Neste momento, contudo, a prioridade é Gustav Hartung, e, quando Thulin acabou de vasculhar os últimos armários e gavetas no andar de cima, dirige-se para a porta para ir ter com Genz e ajudá-lo com o portátil Lenovo que ele disse estar a causar-lhe dificuldades. Ela vira a esquina por baixo das escadas e atravessa o corredor quando um som débil a faz parar. Um alarme disparou algures, mas aparentemente não na casa onde se encontra agora. Tem um ritmo mais lento do que o alarme de um carro, mas é igualmente insistente. Thulin dá meia-volta e dirige-se novamente para a cozinha e para a parte que liga ao matadouro. Abre a porta, e o som torna-se mais nítido. O espaço grande e oblongo está às escuras, e ela pára, porque não sabe onde estão os interruptores. Subitamente, apercebe-se de que, se o jovem casal não é o assassino, o verdadeiro culpado pode estar ali, algures na escuridão. Tenta afastar esse pensamento, porque não tem motivos para achar que o criminoso poderia ter ido para ali naquele momento, mas ainda assim pega na pistola e aponta-a.

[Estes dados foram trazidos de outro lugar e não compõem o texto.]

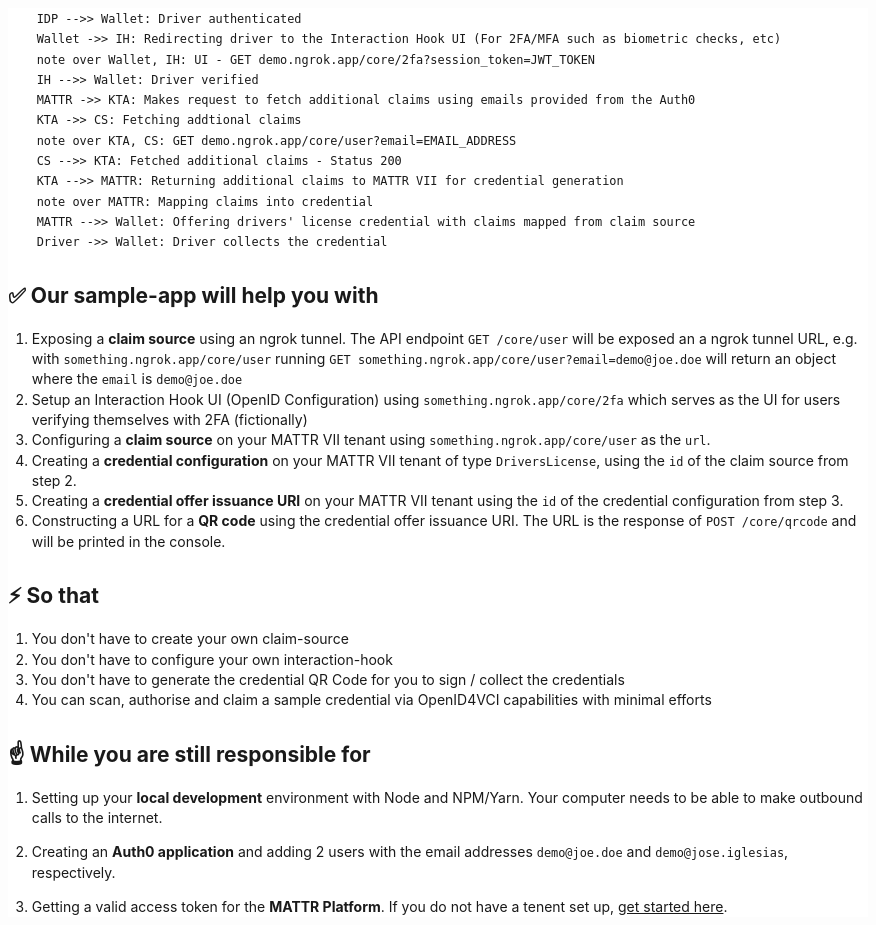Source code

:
 ```mermaid
    IDP -->> Wallet: Driver authenticated
    Wallet ->> IH: Redirecting driver to the Interaction Hook UI (For 2FA/MFA such as biometric checks, etc)
    note over Wallet, IH: UI - GET demo.ngrok.app/core/2fa?session_token=JWT_TOKEN
    IH -->> Wallet: Driver verified
    MATTR ->> KTA: Makes request to fetch additional claims using emails provided from the Auth0
    KTA ->> CS: Fetching addtional claims
    note over KTA, CS: GET demo.ngrok.app/core/user?email=EMAIL_ADDRESS
    CS -->> KTA: Fetched additional claims - Status 200
    KTA -->> MATTR: Returning additional claims to MATTR VII for credential generation
    note over MATTR: Mapping claims into credential
    MATTR -->> Wallet: Offering drivers' license credential with claims mapped from claim source
    Driver ->> Wallet: Driver collects the credential
```

## ✅ Our sample-app will help you with

1. Exposing a **claim source** using an ngrok tunnel.
   The API endpoint `GET /core/user` will be exposed an a ngrok tunnel URL, e.g.
   with `something.ngrok.app/core/user`
   running `GET something.ngrok.app/core/user?email=demo@joe.doe`
   will return an object where the `email` is `demo@joe.doe`
2. Setup an Interaction Hook UI (OpenID Configuration) using `something.ngrok.app/core/2fa` which serves as the UI for users verifying themselves with 2FA (fictionally)
3. Configuring a **claim source** on your MATTR VII tenant using `something.ngrok.app/core/user` as the `url`.
4. Creating a **credential configuration** on your MATTR VII tenant of type `DriversLicense`, using the `id` of the claim source from step 2.
5. Creating a **credential offer issuance URI** on your MATTR VII tenant using the `id` of the credential configuration from step 3.
6. Constructing a URL for a **QR code** using the credential offer issuance URI.
   The URL is the response of `POST /core/qrcode` and will be printed in the console.

## ⚡ So that

1. You don't have to create your own claim-source
2. You don't have to configure your own interaction-hook
3. You don't have to generate the credential QR Code for you to sign / collect the credentials
4. You can scan, authorise and claim a sample credential via OpenID4VCI capabilities with minimal efforts

## ☝️ While you are still responsible for

1. Setting up your **local development** environment with Node and NPM/Yarn. Your computer needs to be able to make outbound calls to the internet.

2. Creating an **Auth0 application** and adding 2 users with the email addresses `demo@joe.doe` and `demo@jose.iglesias`, respectively.

3. Getting a valid access token for the **MATTR Platform**. If you do not have a tenent set up, [get started here](https://mattr.global/get-started).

Com a luz do telemóvel, Thulin ilumina o seu caminho pelo velho matadouro. Avança na direcção do som enquanto passa por câmaras frigoríficas sucessivas, incluindo a que se destinava a Gustav Hartung. Algumas das câmaras frigoríficas estão completamente vazias, à excepção dos ganchos suspensos do tecto, mas a maioria está cheia de caixas e tralhas velhas.
Thulin pára junto à porta de uma das últimas câmaras frigoríficas. O som vem dali, e, depois de dar dois passos para dentro daquele espaço, percebe que deve ser o lugar que Asger Neergaard usa para treinar. Com a ajuda da luz do telemóvel, consegue identificar velhos kettlebells, um suporte de pesos, uma bicicleta de corrida estragada, bem como um par de botas militares enlameadas e um uniforme de camuflado sujo. Mas o mais notável é o cheiro. Embora esteja num antigo matadouro, nenhum dos outros espaços cheirava a carne estragada como este, mas não pensa demasiado no assunto até que detecta um movimento num canto. Aponta a luz nessa direcção, e, embora os animais sejam atingidos pela luz forte, não reagem. Quatro ou cinco ratazanas mordem furiosamente a parte de baixo de um minifrigorífico velho que está num canto, ao lado de algumas ferramentas de jardinagem e de uma tábua de engomar fechada. O ecrã na parte da frente do frigorífico pisca e emite o tal apito, porque as ratazanas roeram a borracha da tampa, conseguindo assim abri-la. Thulin aproxima-se do frigorífico, mas, quando dá um toque com o pé nas ratazanas, elas fogem por entre as suas pernas. Param a uma curta distância, avançam e recuam, e guincham histericamente. Quando Thulin abre cuidadosamente a tampa e olha lá para dentro, tem de tapar a boca para não vomitar.